Assignment
Continue the forum thread on consumer protection in the UAE from the point where it stops.

Page extract
# Consumer Protection in the UAE - useful info



## Elphaba (Jan 24, 2008)

You may find this article of interest (and it was written by a forum member).

http://thenational.ae/article/20090103/PERSONALFINANCE/869278011/1275&template=columnists



-


----------



## Andy Capp (Oct 5, 2008)

I thought you were just "attempting "work""?


----------



## Elphaba (Jan 24, 2008)

Wrote that on 31st December.

-


----------



## Elphaba (Jan 24, 2008)

It is worth mentioning that The National runs a consumer advice/help column every Saturday (back page of Personal Finance supplement).

Anyone with any problem, questions or issues can write to the paper and they will endeavour to deal with it.

[email protected]


For anyone who hasn't read the National, it is the best written newspaper in the UAE. It is headed up by an ex-editor of The Telegraph (UK).

Source information
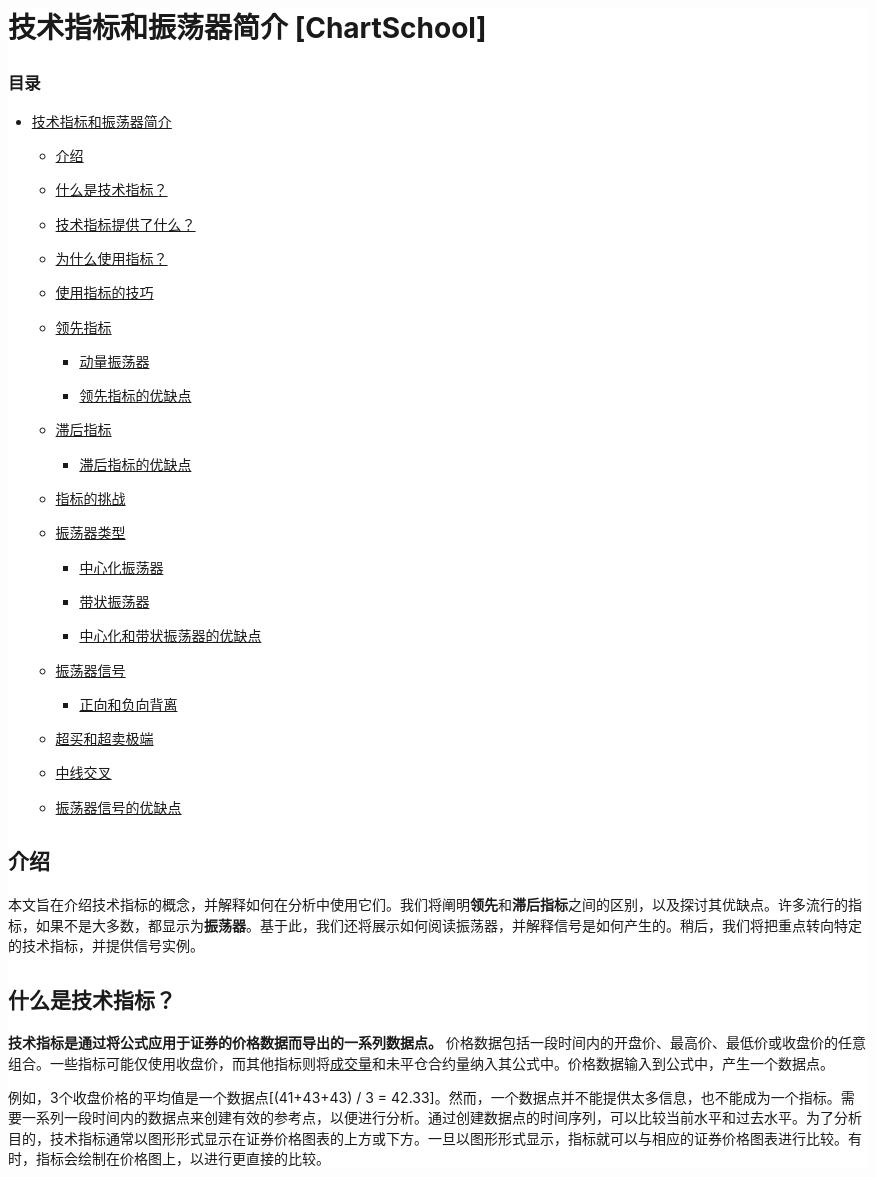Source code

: # 技术指标和振荡器简介 [ChartSchool]

### 目录

+   [技术指标和振荡器简介](#introduction_to_technical_indicators_and_oscillators)

    +   [介绍](#introduction)

    +   [什么是技术指标？](#what_is_a_technical_indicator)

    +   [技术指标提供了什么？](#what_does_a_technical_indicator_offer)

    +   [为什么使用指标？](#why_use_indicators)

    +   [使用指标的技巧](#tips_for_using_indicators)

    +   [领先指标](#leading_indicators)

        +   [动量振荡器](#momentum_oscillators)

        +   [领先指标的优缺点](#benefits_and_drawbacks_of_leading_indicators)

    +   [滞后指标](#lagging_indicators)

        +   [滞后指标的优缺点](#benefits_and_drawbacks_of_lagging_indicators)

    +   [指标的挑战](#the_challenge_of_indicators)

    +   [振荡器类型](#oscillator_types)

        +   [中心化振荡器](#centered_oscillators)

        +   [带状振荡器](#banded_oscillators)

        +   [中心化和带状振荡器的优缺点](#pros_and_cons_of_centered_and_banded_oscillators)

    +   [振荡器信号](#oscillator_signals)

        +   [正向和负向背离](#positive_and_negative_divergences)

    +   [超买和超卖极端](#overbought_and_oversold_extremes)

    +   [中线交叉](#centerline_crossovers)

    +   [振荡器信号的优缺点](#pros_and_cons_of_oscillator_signals)

## 介绍

本文旨在介绍技术指标的概念，并解释如何在分析中使用它们。我们将阐明**领先**和**滞后指标**之间的区别，以及探讨其优缺点。许多流行的指标，如果不是大多数，都显示为**振荡器**。基于此，我们还将展示如何阅读振荡器，并解释信号是如何产生的。稍后，我们将把重点转向特定的技术指标，并提供信号实例。

## 什么是技术指标？

**技术指标是通过将公式应用于证券的价格数据而导出的一系列数据点。** 价格数据包括一段时间内的开盘价、最高价、最低价或收盘价的任意组合。一些指标可能仅使用收盘价，而其他指标则将[成交量](/school/doku.php?id=chart_school:glossary_v#volume "chart_school:glossary_v")和未平仓合约量纳入其公式中。价格数据输入到公式中，产生一个数据点。

例如，3个收盘价格的平均值是一个数据点[(41+43+43) / 3 = 42.33]。然而，一个数据点并不能提供太多信息，也不能成为一个指标。需要一系列一段时间内的数据点来创建有效的参考点，以便进行分析。通过创建数据点的时间序列，可以比较当前水平和过去水平。为了分析目的，技术指标通常以图形形式显示在证券价格图表的上方或下方。一旦以图形形式显示，指标就可以与相应的证券价格图表进行比较。有时，指标会绘制在价格图上，以进行更直接的比较。
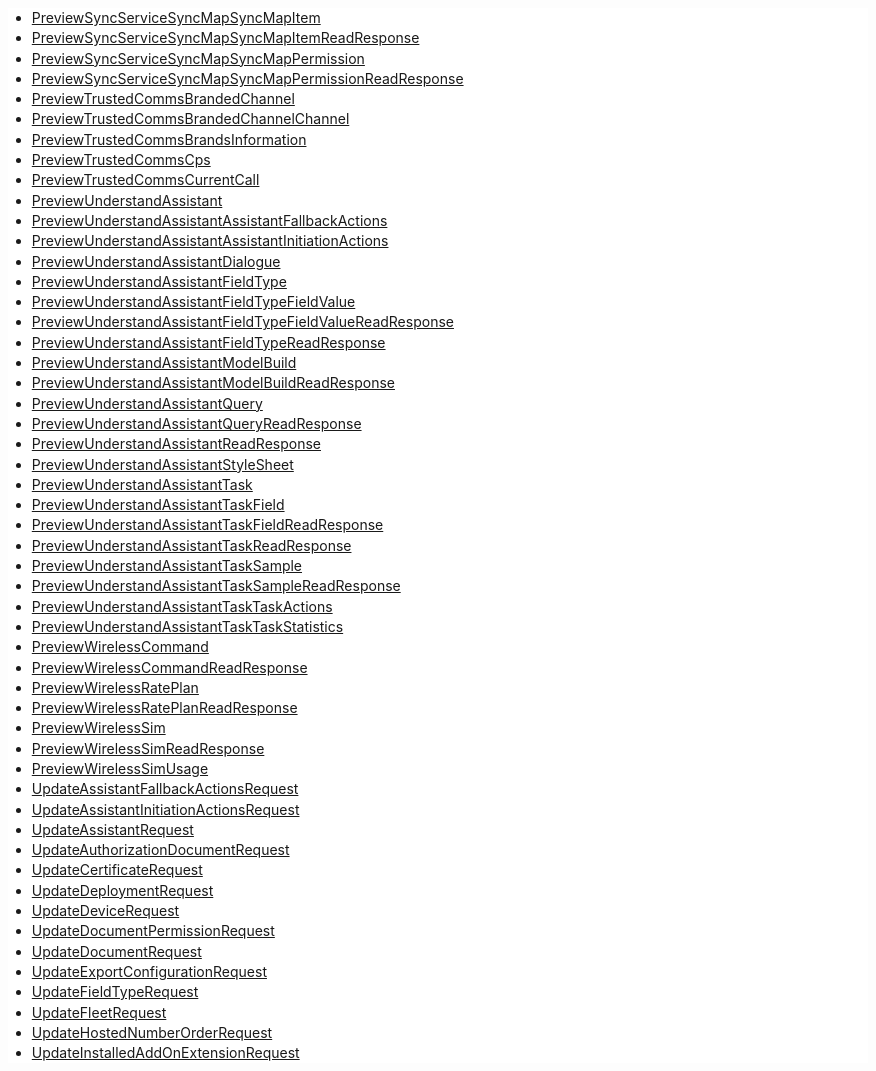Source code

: - [PreviewSyncServiceSyncMapSyncMapItem](docs/PreviewSyncServiceSyncMapSyncMapItem.md)
 - [PreviewSyncServiceSyncMapSyncMapItemReadResponse](docs/PreviewSyncServiceSyncMapSyncMapItemReadResponse.md)
 - [PreviewSyncServiceSyncMapSyncMapPermission](docs/PreviewSyncServiceSyncMapSyncMapPermission.md)
 - [PreviewSyncServiceSyncMapSyncMapPermissionReadResponse](docs/PreviewSyncServiceSyncMapSyncMapPermissionReadResponse.md)
 - [PreviewTrustedCommsBrandedChannel](docs/PreviewTrustedCommsBrandedChannel.md)
 - [PreviewTrustedCommsBrandedChannelChannel](docs/PreviewTrustedCommsBrandedChannelChannel.md)
 - [PreviewTrustedCommsBrandsInformation](docs/PreviewTrustedCommsBrandsInformation.md)
 - [PreviewTrustedCommsCps](docs/PreviewTrustedCommsCps.md)
 - [PreviewTrustedCommsCurrentCall](docs/PreviewTrustedCommsCurrentCall.md)
 - [PreviewUnderstandAssistant](docs/PreviewUnderstandAssistant.md)
 - [PreviewUnderstandAssistantAssistantFallbackActions](docs/PreviewUnderstandAssistantAssistantFallbackActions.md)
 - [PreviewUnderstandAssistantAssistantInitiationActions](docs/PreviewUnderstandAssistantAssistantInitiationActions.md)
 - [PreviewUnderstandAssistantDialogue](docs/PreviewUnderstandAssistantDialogue.md)
 - [PreviewUnderstandAssistantFieldType](docs/PreviewUnderstandAssistantFieldType.md)
 - [PreviewUnderstandAssistantFieldTypeFieldValue](docs/PreviewUnderstandAssistantFieldTypeFieldValue.md)
 - [PreviewUnderstandAssistantFieldTypeFieldValueReadResponse](docs/PreviewUnderstandAssistantFieldTypeFieldValueReadResponse.md)
 - [PreviewUnderstandAssistantFieldTypeReadResponse](docs/PreviewUnderstandAssistantFieldTypeReadResponse.md)
 - [PreviewUnderstandAssistantModelBuild](docs/PreviewUnderstandAssistantModelBuild.md)
 - [PreviewUnderstandAssistantModelBuildReadResponse](docs/PreviewUnderstandAssistantModelBuildReadResponse.md)
 - [PreviewUnderstandAssistantQuery](docs/PreviewUnderstandAssistantQuery.md)
 - [PreviewUnderstandAssistantQueryReadResponse](docs/PreviewUnderstandAssistantQueryReadResponse.md)
 - [PreviewUnderstandAssistantReadResponse](docs/PreviewUnderstandAssistantReadResponse.md)
 - [PreviewUnderstandAssistantStyleSheet](docs/PreviewUnderstandAssistantStyleSheet.md)
 - [PreviewUnderstandAssistantTask](docs/PreviewUnderstandAssistantTask.md)
 - [PreviewUnderstandAssistantTaskField](docs/PreviewUnderstandAssistantTaskField.md)
 - [PreviewUnderstandAssistantTaskFieldReadResponse](docs/PreviewUnderstandAssistantTaskFieldReadResponse.md)
 - [PreviewUnderstandAssistantTaskReadResponse](docs/PreviewUnderstandAssistantTaskReadResponse.md)
 - [PreviewUnderstandAssistantTaskSample](docs/PreviewUnderstandAssistantTaskSample.md)
 - [PreviewUnderstandAssistantTaskSampleReadResponse](docs/PreviewUnderstandAssistantTaskSampleReadResponse.md)
 - [PreviewUnderstandAssistantTaskTaskActions](docs/PreviewUnderstandAssistantTaskTaskActions.md)
 - [PreviewUnderstandAssistantTaskTaskStatistics](docs/PreviewUnderstandAssistantTaskTaskStatistics.md)
 - [PreviewWirelessCommand](docs/PreviewWirelessCommand.md)
 - [PreviewWirelessCommandReadResponse](docs/PreviewWirelessCommandReadResponse.md)
 - [PreviewWirelessRatePlan](docs/PreviewWirelessRatePlan.md)
 - [PreviewWirelessRatePlanReadResponse](docs/PreviewWirelessRatePlanReadResponse.md)
 - [PreviewWirelessSim](docs/PreviewWirelessSim.md)
 - [PreviewWirelessSimReadResponse](docs/PreviewWirelessSimReadResponse.md)
 - [PreviewWirelessSimUsage](docs/PreviewWirelessSimUsage.md)
 - [UpdateAssistantFallbackActionsRequest](docs/UpdateAssistantFallbackActionsRequest.md)
 - [UpdateAssistantInitiationActionsRequest](docs/UpdateAssistantInitiationActionsRequest.md)
 - [UpdateAssistantRequest](docs/UpdateAssistantRequest.md)
 - [UpdateAuthorizationDocumentRequest](docs/UpdateAuthorizationDocumentRequest.md)
 - [UpdateCertificateRequest](docs/UpdateCertificateRequest.md)
 - [UpdateDeploymentRequest](docs/UpdateDeploymentRequest.md)
 - [UpdateDeviceRequest](docs/UpdateDeviceRequest.md)
 - [UpdateDocumentPermissionRequest](docs/UpdateDocumentPermissionRequest.md)
 - [UpdateDocumentRequest](docs/UpdateDocumentRequest.md)
 - [UpdateExportConfigurationRequest](docs/UpdateExportConfigurationRequest.md)
 - [UpdateFieldTypeRequest](docs/UpdateFieldTypeRequest.md)
 - [UpdateFleetRequest](docs/UpdateFleetRequest.md)
 - [UpdateHostedNumberOrderRequest](docs/UpdateHostedNumberOrderRequest.md)
 - [UpdateInstalledAddOnExtensionRequest](docs/UpdateInstalledAddOnExtensionRequest.md)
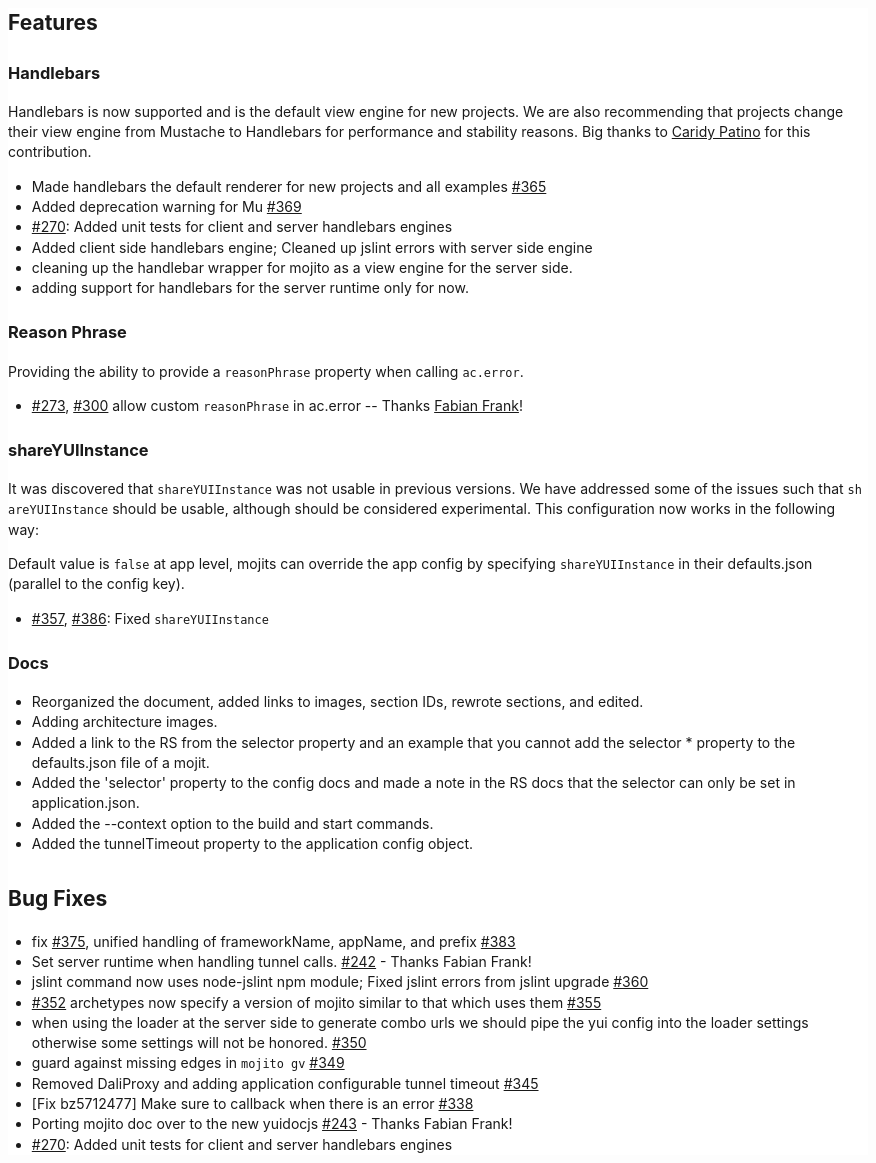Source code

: Features
------------
### Handlebars

Handlebars is now supported and is the default view engine for new projects. We are also recommending that projects change their view engine from Mustache to Handlebars for performance and stability reasons.
Big thanks to [Caridy Patino](/caridy) for this contribution.

* Made handlebars the default renderer for new projects and all examples [#365](/yahoo/mojito/issues/365)
* Added deprecation warning for Mu [#369](/yahoo/mojito/issues/369)
* [#270](/yahoo/mojito/issues/270): Added unit tests for client and server handlebars engines
* Added client side handlebars engine; Cleaned up jslint errors with server side engine
* cleaning up the handlebar wrapper for mojito as a view engine for the server side.
* adding support for handlebars for the server runtime only for now.

### Reason Phrase

Providing the ability to provide a `reasonPhrase` property when calling `ac.error`.

* [#273](/yahoo/mojito/issues/273), [#300](/yahoo/mojito/issues/300) allow custom `reasonPhrase` in ac.error -- Thanks [Fabian Frank](/FabianFrank)!

### shareYUIInstance

It was discovered that `shareYUIInstance` was not usable in previous versions.
We have addressed some of the issues such that `shareYUIInstance` should be usable, although should be considered experimental.
This configuration now works in the following way:

Default value is `false` at app level, mojits can override the app config by specifying `shareYUIInstance` in their defaults.json (parallel to the config key).

* [#357](/yahoo/mojito/issues/357), [#386](/yahoo/mojito/issues/386): Fixed `shareYUIInstance`

### Docs

* Reorganized the document, added links to images, section IDs, rewrote sections, and edited.
* Adding architecture images.
* Added a link to the RS from the selector property and an example that you cannot add the selector * property to the defaults.json file of a mojit.
* Added the 'selector' property to the config docs and made a note in the RS docs that the selector can only be set in application.json.
* Added the --context option to the build and start commands.
* Added the tunnelTimeout property to the application config object.

Bug Fixes
------------
* fix [#375](/yahoo/mojito/issues/375), unified handling of frameworkName, appName, and prefix [#383](/yahoo/mojito/pull/383)
* Set server runtime when handling tunnel calls. [#242](/yahoo/mojito/issues/242) - Thanks Fabian Frank!
* jslint command now uses node-jslint npm module; Fixed jslint errors from jslint upgrade [#360](/yahoo/mojito/issues/360)
* [#352](/yahoo/mojito/issues/352) archetypes now specify a version of mojito similar to that which uses them [#355](/yahoo/mojito/issues/355)
* when using the loader at the server side to generate combo urls we should pipe the yui config into the loader settings otherwise some settings will not be honored. [#350](/yahoo/mojito/issues/350)
* guard against missing edges in `mojito gv` [#349](/yahoo/mojito/issues/349)
* Removed DaliProxy and adding application configurable tunnel timeout [#345](/yahoo/mojito/issues/345)
* [Fix bz5712477] Make sure to callback when there is an error [#338](/yahoo/mojito/issues/338)
* Porting mojito doc over to the new yuidocjs [#243](/yahoo/mojito/issues/243) - Thanks Fabian Frank!
* [#270](/yahoo/mojito/issues/270): Added unit tests for client and server handlebars engines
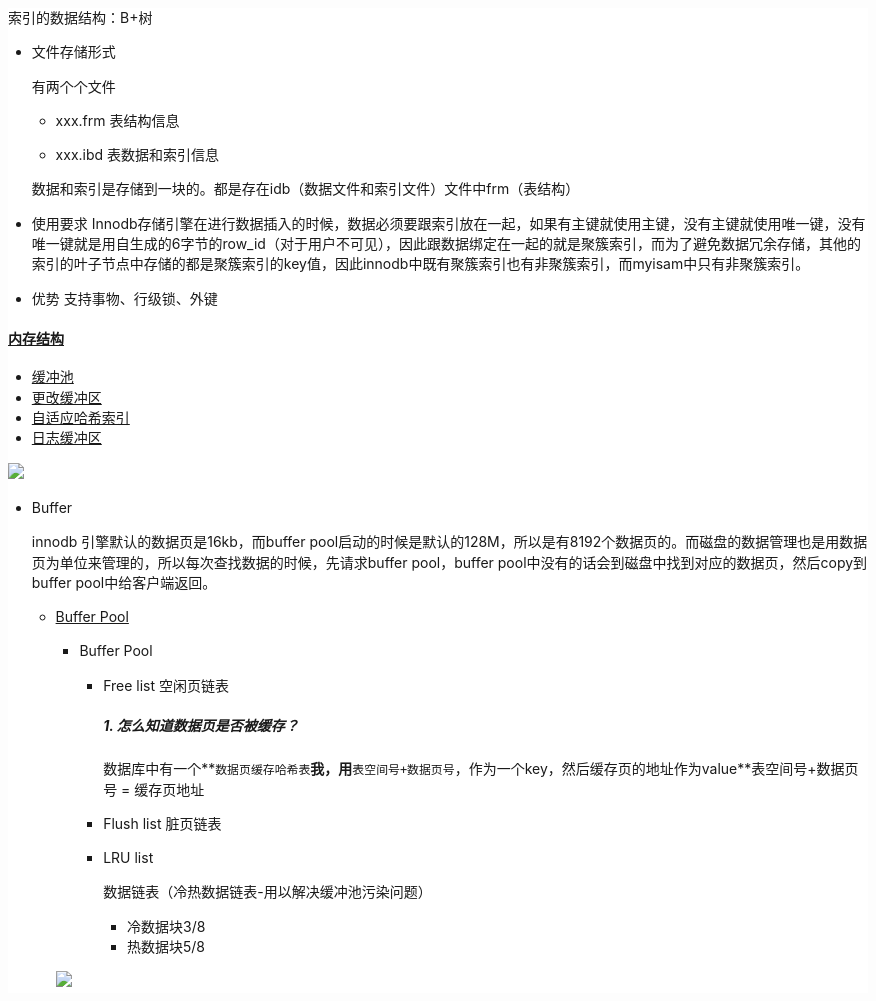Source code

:   索引的数据结构：B+树

* 文件存储形式

  有两个个文件

  * xxx.frm
    表结构信息

  * xxx.ibd
    表数据和索引信息

  数据和索引是存储到一块的。都是存在idb（数据文件和索引文件）文件中frm（表结构）

* 使用要求
  Innodb存储引擎在进行数据插入的时候，数据必须要跟索引放在一起，如果有主键就使用主键，没有主键就使用唯一键，没有唯一键就是用自生成的6字节的row_id（对于用户不可见），因此跟数据绑定在一起的就是聚簇索引，而为了避免数据冗余存储，其他的索引的叶子节点中存储的都是聚簇索引的key值，因此innodb中既有聚簇索引也有非聚簇索引，而myisam中只有非聚簇索引。

* 优势
  支持事物、行级锁、外键

  

#### [内存结构](https://dev.mysql.com/doc/refman/5.7/en/innodb-in-memory-structures.html)

- [缓冲池](https://dev.mysql.com/doc/refman/5.7/en/innodb-buffer-pool.html)
- [更改缓冲区](https://dev.mysql.com/doc/refman/5.7/en/innodb-change-buffer.html)
- [自适应哈希索引](https://dev.mysql.com/doc/refman/5.7/en/innodb-adaptive-hash.html)
- [日志缓冲区](https://dev.mysql.com/doc/refman/5.7/en/innodb-redo-log-buffer.html)

![](https://oss-emcsprod-public.modb.pro/wechatSpider/modb_20210918_ec08ea90-1816-11ec-8281-38f9d3cd240d.png)

* Buffer

  innodb 引擎默认的数据页是16kb，而buffer pool启动的时候是默认的128M，所以是有8192个数据页的。而磁盘的数据管理也是用数据页为单位来管理的，所以每次查找数据的时候，先请求buffer pool，buffer pool中没有的话会到磁盘中找到对应的数据页，然后copy到buffer pool中给客户端返回。

  * [Buffer Pool](https://dev.mysql.com/doc/refman/5.7/en/innodb-buffer-pool.html)

    * Buffer Pool

      * Free list
        空闲页链表

        ##### 1. 怎么知道数据页是否被缓存？
  
        数据库中有一个**`数据页缓存哈希表`**我，用**`表空间号+数据页号`，作为一个key，然后缓存页的地址作为value**表空间号+数据页号 = 缓存页地址
  
      * Flush list
        脏页链表

      * LRU list
  
        数据链表（冷热数据链表-用以解决缓冲池污染问题）
  
        * 冷数据块3/8
        * 热数据块5/8
  
    ![](https://dev.mysql.com/doc/refman/5.7/en/images/innodb-buffer-pool-list.png)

Result of the exercise
And yes, I am biased. 

-


----------



## crazymazy1980 (Aug 2, 2008)

Elphaba said:


> It is worth mentioning that The National runs a consumer advice/help column every Saturday (back page of Personal Finance supplement).
> 
> Anyone with any problem, questions or issues can write to the paper and they will endeavour to deal with it.
> 
> ...


Telegraph is a good paper...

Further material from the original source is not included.